Mr. Peck, of SunTrust Robinson Humphrey, was the first research analyst to set a public target on Twitter’s not-yet-public stock. But by the time the regulatory filing came out, he had already conducted what he described as several months’ worth of work: talking to industry contacts, marketers and others.

Still, going first wasn’t the aim, he said in an interview.

“It wasn’t the main reason we did it, but it was a nice sort of benefit,” Mr. Peck told DealBook.

Instead, he wanted to use what even he would concede was limited information to decide whether Twitter was a worthwhile investment. What he concluded was unambiguous: His note set a $50 price target for Twitter, more than double the $20.62 at which the company itself valued its stock in August. That would value the company at around $31 billion on a diluted basis, up from nearly $13 billion now.

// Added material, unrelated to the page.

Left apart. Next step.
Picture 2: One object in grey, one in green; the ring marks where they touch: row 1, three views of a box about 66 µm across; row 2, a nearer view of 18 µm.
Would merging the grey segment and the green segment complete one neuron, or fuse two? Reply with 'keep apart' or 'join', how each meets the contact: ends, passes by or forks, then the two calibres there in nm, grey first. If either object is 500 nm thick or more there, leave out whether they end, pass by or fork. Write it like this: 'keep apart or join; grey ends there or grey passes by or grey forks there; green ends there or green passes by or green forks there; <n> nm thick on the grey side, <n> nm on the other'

For Mr. Peck, the decision was based on the sense that Twitter had room to grow. Despite recording a net loss for the 12 months through the end of June, the company has been spending significantly on new tools like Vine, a short-video platform, and MoPub, a big advertising exchange.

“It reminds me of Facebook when they had just rolled out a bunch of new products that hadn’t shown up in the financials yet,” he said in the interview. “I like to see those investments in the platform.”

In his note, Mr. Peck argues that Twitter is a unique platform that isn’t quite like Facebook. Instead, it lets users broadcast their interests, 140 characters at a time, while also conversing with others. And it supplements other media like TV, as users comment on TV shows like “Breaking Bad” in real time.